ED care program has better outcomes

Relies on Consistent Care Program

An emergency department (ED) program has helped reduce ED visits and has resulted in health care savings through targeting services to emergency department frequent fliers.

Patients enrolled in the program often have multiple health problems, including mental illness, chemical dependency, and other chronic diseases. Although these patients need continual monitoring and care, they often lack consistent primary care services when they are discharged from the hospital.

Providence St. Peter Hospital in Olympia, WA, has developed a successful program targeting these patients. Called the Consistent Care Program, it enrolls patients in a five-county region. The program collaborates with a non-profit coalition of rural and urban hospitals, providers, public health clinics, and community health centers.

"Not surprisingly, the large part of this population is inappropriately seeking medication, narcotics, analgesics, and they don't have a proper primary care provider relationship," says Joe Pellicer, MD, medical director of the emergency department at Providence St. Peter Hospital.

Physicians, physician assistants, and nurse practitioners give letters of introduction about the program to patients who have repeatedly used the emergency department as their primary health care option.

One of the letters might say, "You've been here five times in the past month, and we have a program that will help you establish a relationship with a single primary care provider. In exchange for that, we expect you will not keep coming back to the emergency department," Pellicer says.

"They're given the letter and they can sign that voluntarily or choose not to, as is sometimes the case," he says.

"If they choose not to, then we send them a letter that says we're sorry they have chosen not to accept our invitation," he adds. "But here is the deal: 'You are in the program based on your history, and a care plan will be written. You will not receive controlled substances unless there's a new emergency on top of your underlying condition.'"

The program includes an important monthly meeting for the physician in charge, a nurse coordinator, representatives from the local clinic, and sometimes representatives from the court system and mental health care system.

"I go to these meetings, as well," Pellicer says. "Between us there usually is somebody who knows this patient pretty well."

The meetings are an opportunity to share information about patients, who are told about these conferences in their letters.

"Their names are highlighted in our system," Pellicer says. "With a single click, the physician who sees them can bring up the care plan."

The electronic information might say that the patient is being seen at a particular primary care clinic and ask that the physician inform the patient that he or she must go to that clinic for pain medication.

"Many of these patients have chronic medical issues and chronic pain issues," he explains. "They are using the emergency department inappropriately; they want to be seen at 11 p.m. and can't be bothered with schedules and seeing someone in the daytime."

With the new program, ED clinicians will medically screen these patients, but they won't prescribe pain medication for chronic concerns. So if a patient has chest pain, he or she will be treated for chest pain. But the program's electronic red flag might note that the patient has been to the ED 10 times previously, always reporting chest pain, he says.

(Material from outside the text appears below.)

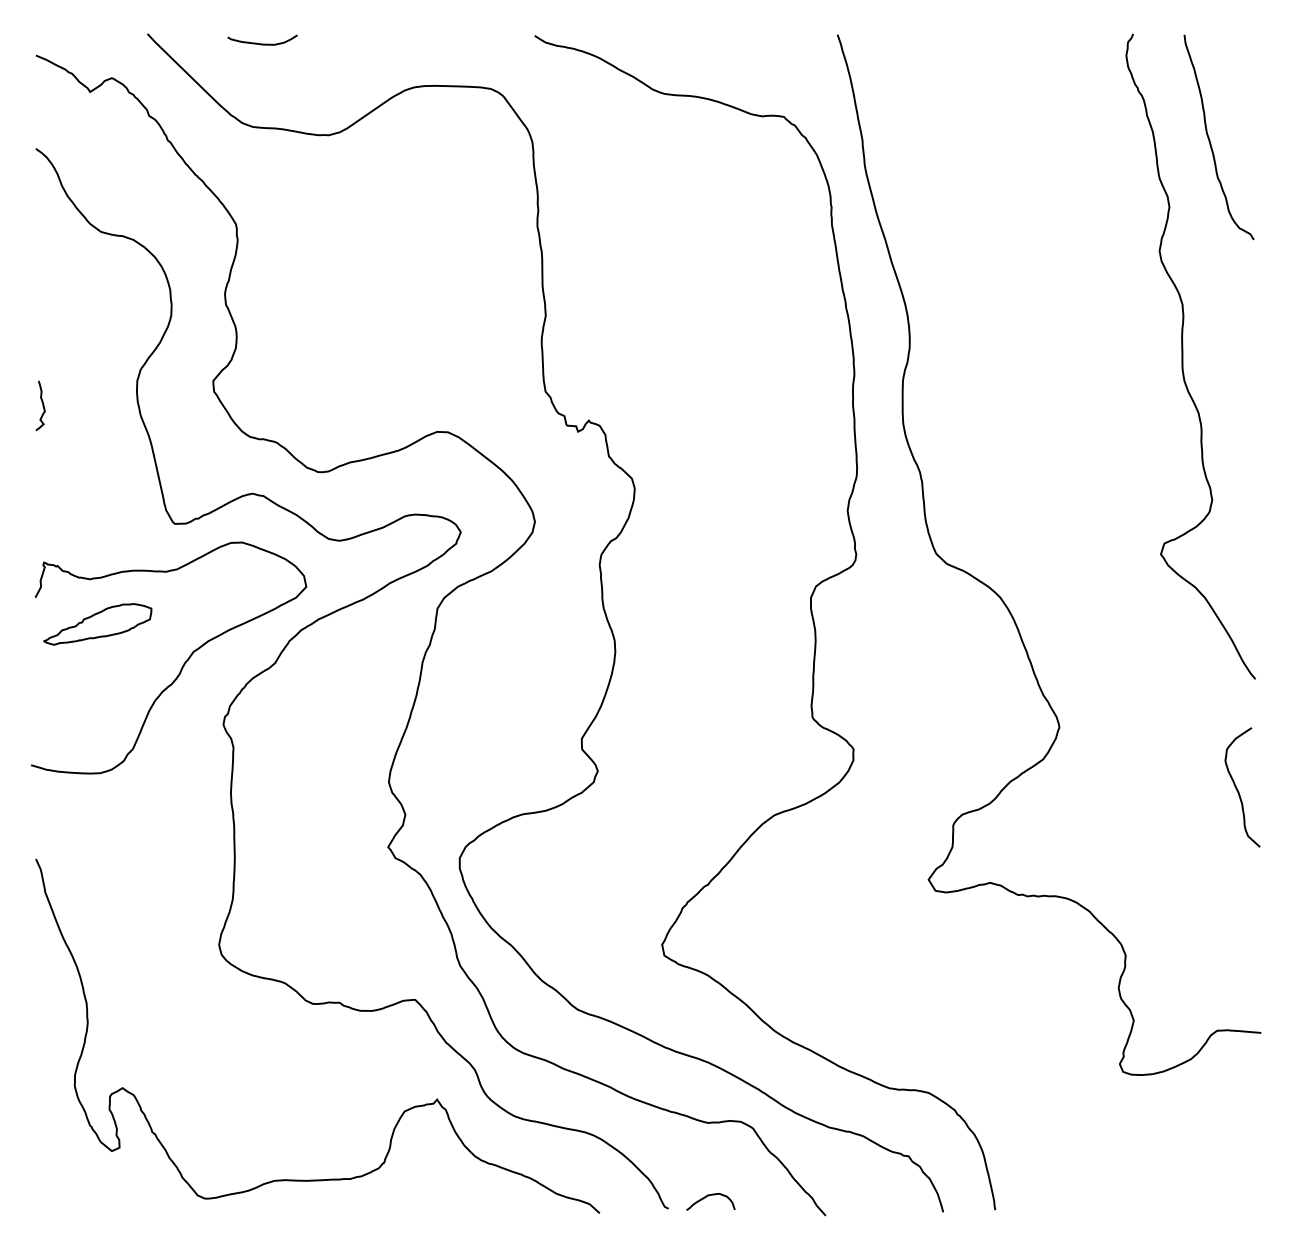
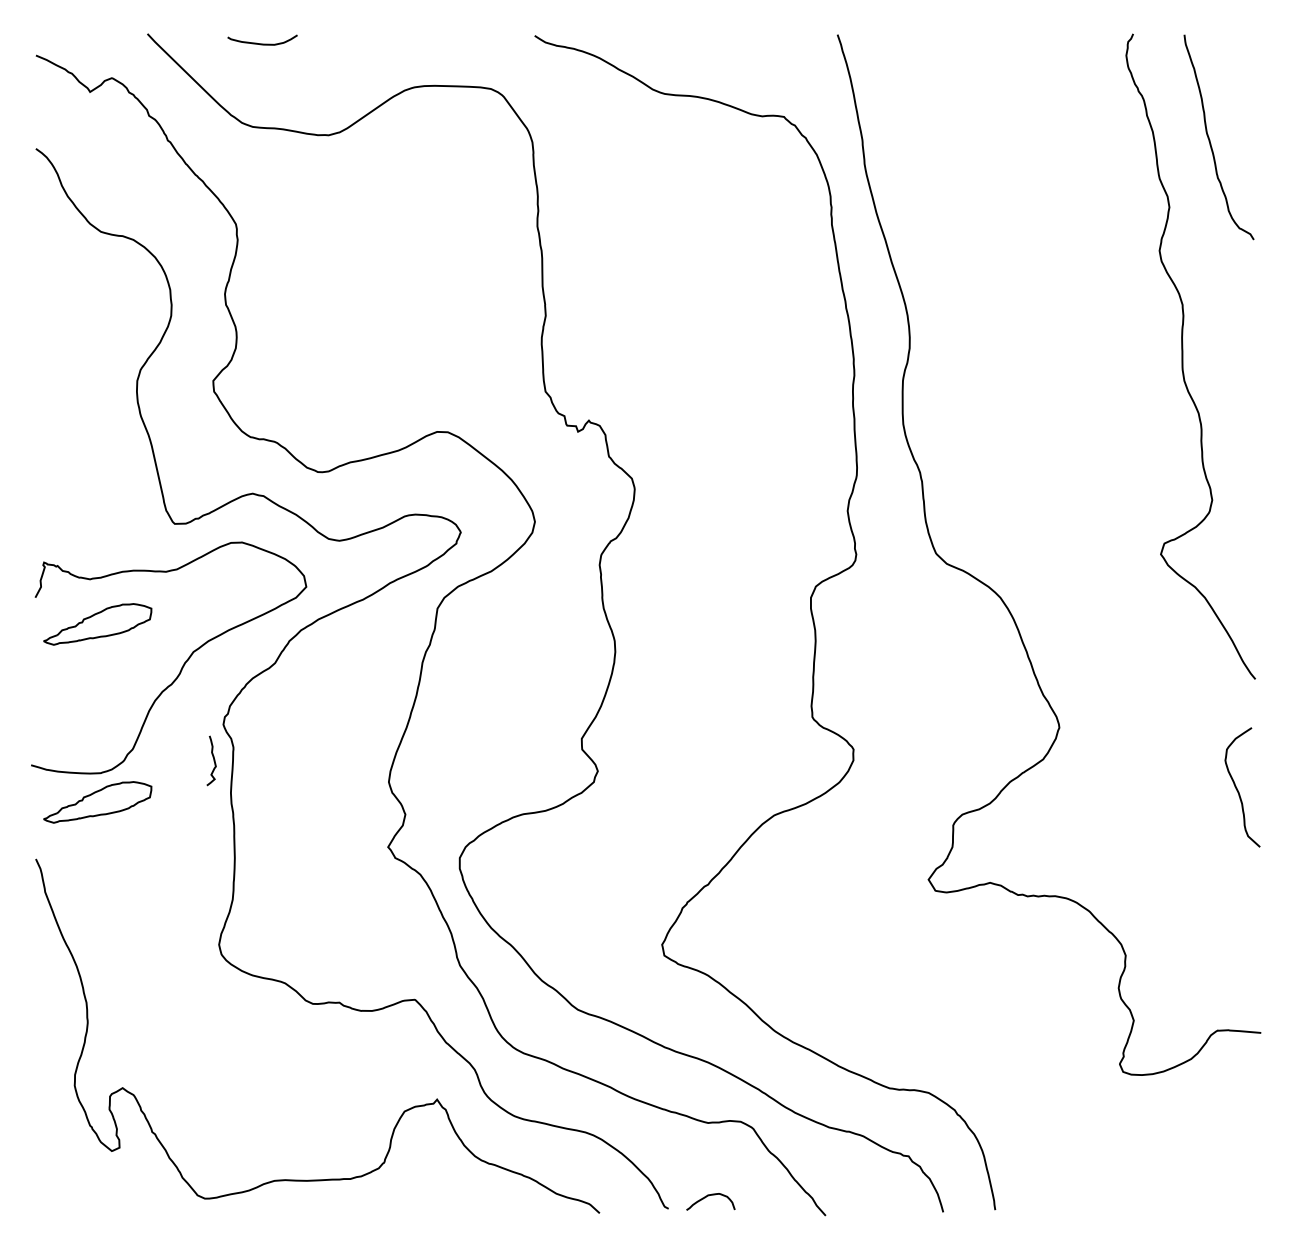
curve at (42, 405) position: (42, 405) -> (213, 760)
part at (97, 802): none -> present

Physicians are trained to tell these patients that they won't be prescribing pain medication tonight, and patients will need to return to their assigned primary care providers. If the patient who typically complains of chest or back pain now has a broken arm, then the physician could prescribe a painkiller, but each case is a judgment call.

"There are a few famous examples of people with hundreds of ED visits — making it a full-time occupation of going from hospital to hospital, and no one is communicating," Pellicer adds. "We feel through a documentable system of establishing care with a primary care source, we can legitimately say, 'No, we're not doing this; these are chronic concerns, and you have a place to go that will address these concerns. This is not an emergency tonight.'"

The program has enrolled about 600 people and recently won a national award for safety and quality, called the NOVA Award. The American Hospital Association gives the award to hospitals that develop collaborative efforts to improve community health.

Since the program was begun in 2003, there have been a number of benefits, including cost savings, preserving ED beds for patients who are in greater need of emergency services, fewer clinician resources going toward frequent-flier patients who should have been seen at a primary care clinic, and better communication between hospital staff and community providers.

The program includes a patient care coordinator, who is a nurse who communicates with patients and makes sure they have a primary care provider. The patient care coordinator also helps with transitioning ED patients to the community through established communication and relationships with community psychiatric services, parole services, and holding monthly meetings with community providers.

"Patient care coordinators can pull up patients' visits and history for the past month and review their treatment options," Pellicer says. "They can contact patients and make a game plan to address inappropriate behavior."

While this program was designed specifically for the population who uses the ED for primary care and pain medication needs, it can be adapted for use with other chronic disease populations, Pellicer notes.